In contrast, I work fulltime, mostly remote (for now), and absolutely love what I do. Technology that I worked on will make the world a better, more sustainable place and I think that's rad.

I go out camping and jeeping with a group from work and have a network of friends outside of work too.

So it is certainly not given that remote working has to be some forlorn place. It is, as most areas of life, what you make of it.


>Nothing adjacent to what most people consider "work".

What are you doing to afford food and rent? We see a lot of people foregoing work, such as yourself, but how are you people surviving? London is an expensive city - how does one survive without income there?


Did you miss the bit of my post where I said I was ten years in?

Money doesn't just disappear if you don't spend it, you need funds to live, not income.


Rude

> Money doesn't just disappear if you don't spend it, you need funds to live, not income.

It does.
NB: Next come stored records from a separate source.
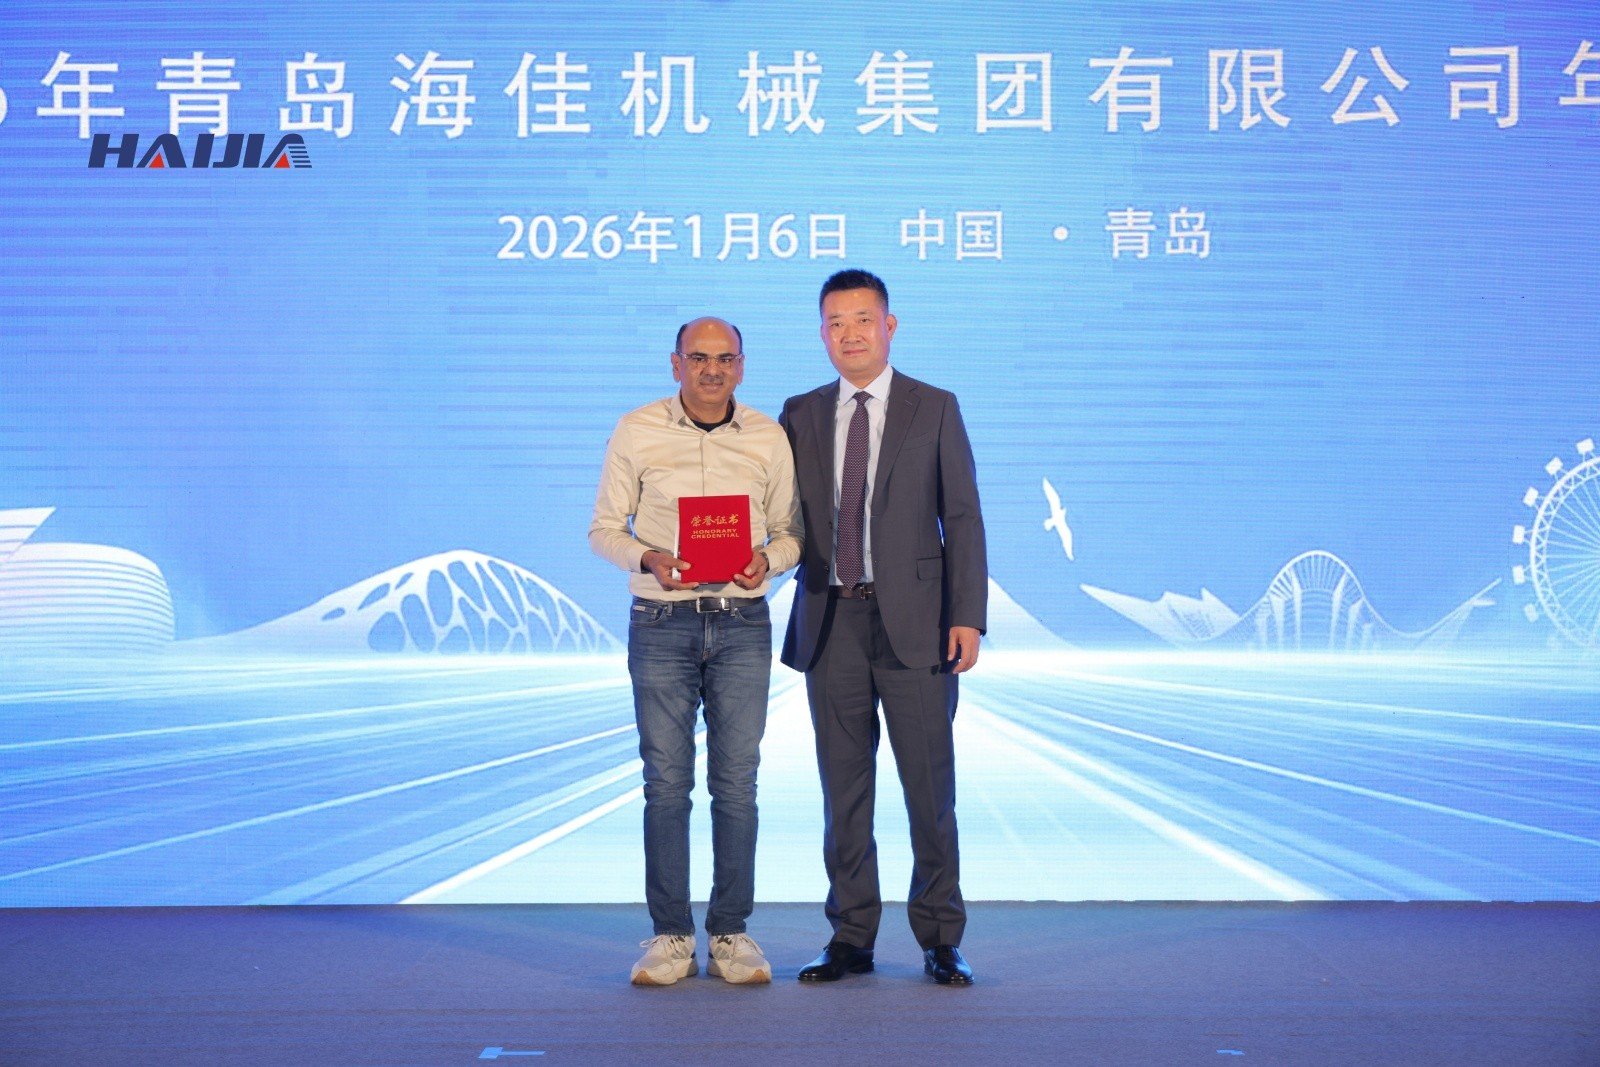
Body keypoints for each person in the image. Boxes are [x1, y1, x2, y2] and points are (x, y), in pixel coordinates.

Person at [780, 269, 987, 986]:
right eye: (835, 323)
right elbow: (780, 513)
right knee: (844, 790)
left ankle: (940, 937)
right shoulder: (800, 413)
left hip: (919, 626)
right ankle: (850, 936)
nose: (850, 334)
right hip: (830, 618)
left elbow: (962, 516)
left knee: (929, 789)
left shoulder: (935, 407)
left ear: (889, 326)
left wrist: (967, 615)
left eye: (862, 319)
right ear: (822, 334)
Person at [590, 316, 800, 986]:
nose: (713, 370)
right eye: (699, 358)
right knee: (665, 782)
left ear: (742, 366)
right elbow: (603, 529)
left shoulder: (768, 435)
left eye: (725, 358)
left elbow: (792, 533)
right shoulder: (636, 429)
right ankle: (671, 936)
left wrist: (769, 559)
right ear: (675, 363)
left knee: (736, 782)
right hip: (661, 621)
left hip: (742, 622)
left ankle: (731, 933)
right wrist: (646, 557)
It's called inflation.

Don't be an asshole on the internet. There are bigger assholes on the internet and they can outwit your smart ass replies trying to belittle someone who hasn't been an asshole to you and was asking a genuine question.


Yeah nobody is forgoing work. The only people who left the workforce could already afford to do so before 2020.


Thanks. I had similar feelings, but somehow felt guilty. I did start the lockdowns with same thought, but couldn't actually do much, due to the guilt. Nice to know that it was ok to go in that direction. Now I feel I have wasted 2 years, doing nothing. But at-least, it was 2 good years of not hating the grind.